Many readers of this blog will be familiar with this notorious affair. But be sure to read the entire transcript of the judge's conversation with the government attorney, Kristina Wolfe (note that you can open the transcript in pdf format, see upper left section of the page.) Print it out, and if you are a teacher, assign it to your class and have your students read the entire thing. There is a whole education here about what the U.S. Constitution requires when somebody is accused of a crime. And, in reference to the Sonia Sotomayor confirmation hearings, there is a lesson about the kind of "judicial temperament" that is appropriate when the government has been holding a prisoner for seven years despite major indications that they are not guilty--and is now trying to pull rabbits out of hats in order to keep him locked up.
Sadly, the Obama administration has tried to defend and uphold nearly every unconstitutional act committed by the Bush administration, for reasons that can only range from political expediency to political cowardice. And what will the Obama Justice Department do if the judge rules that Jawad must be set free? Read this segment from the Times story:
Jonathan Hafetz, Mr. Jawad’s lawyer at the American Civil Liberties Union, said Judge Huvelle’s comments were an indication that judges were growing uneasy about many of the government’s claims.
“It reflects the pent-up frustration among judges who have seen first hand the government’s lack of evidence,” Mr. Hafetz said.Dean Boyd, a spokesman for the Justice Department, did not respond to that assertion. But he said, “We are not going to release anyone if it would endanger our national security.”
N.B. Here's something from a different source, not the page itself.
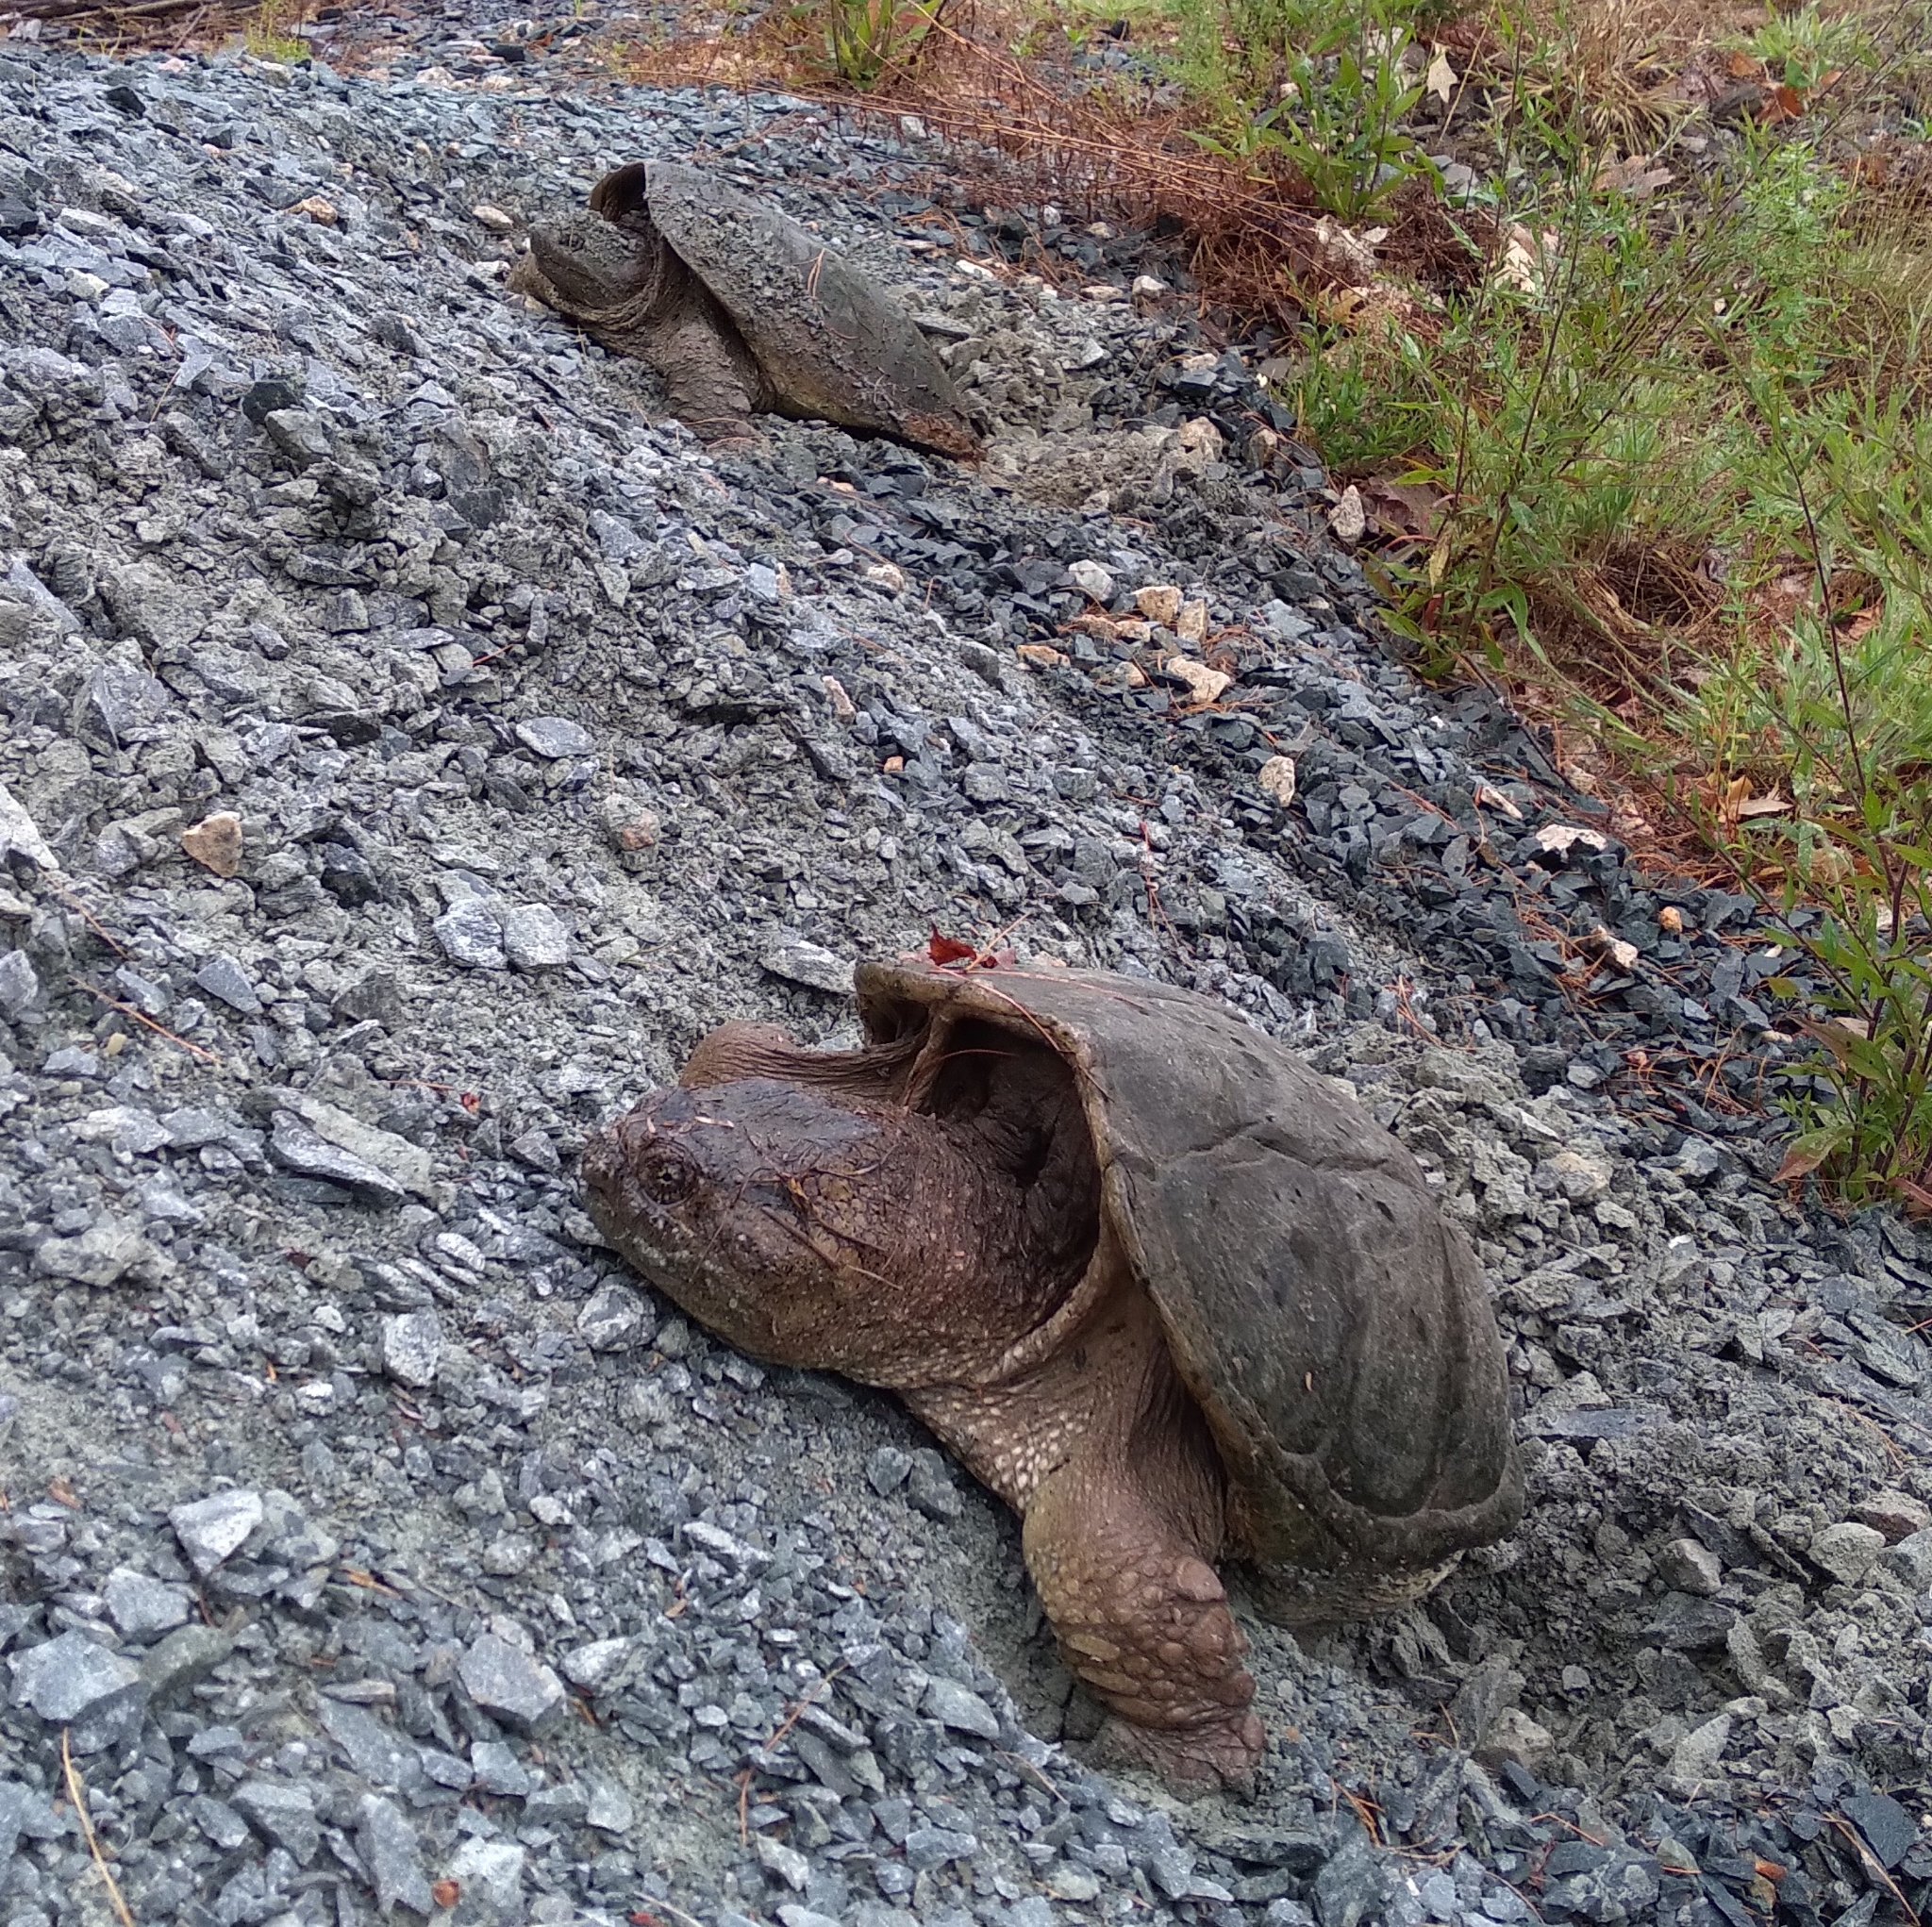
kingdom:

Even if a judge orders it? And by the way, how is releasing a man who is innocent in the eyes of the law a threat to national security? Oh, yes, this is the adminstration that is still considering a program of "preventive detention" of terrorist suspects. We are a nation of laws, until, that is, the law decrees something we don't like.
Addendum. Bob Herbert provided a lot of the background to the case in an earlier column. Since that column was written, the government has belatedly agreed that Jawad's statements during torture cannot be used in the habeas corpus proceeding (after maintaining just the opposite for many months.) As the judge herself put it, the government's case is now “riddled with holes.”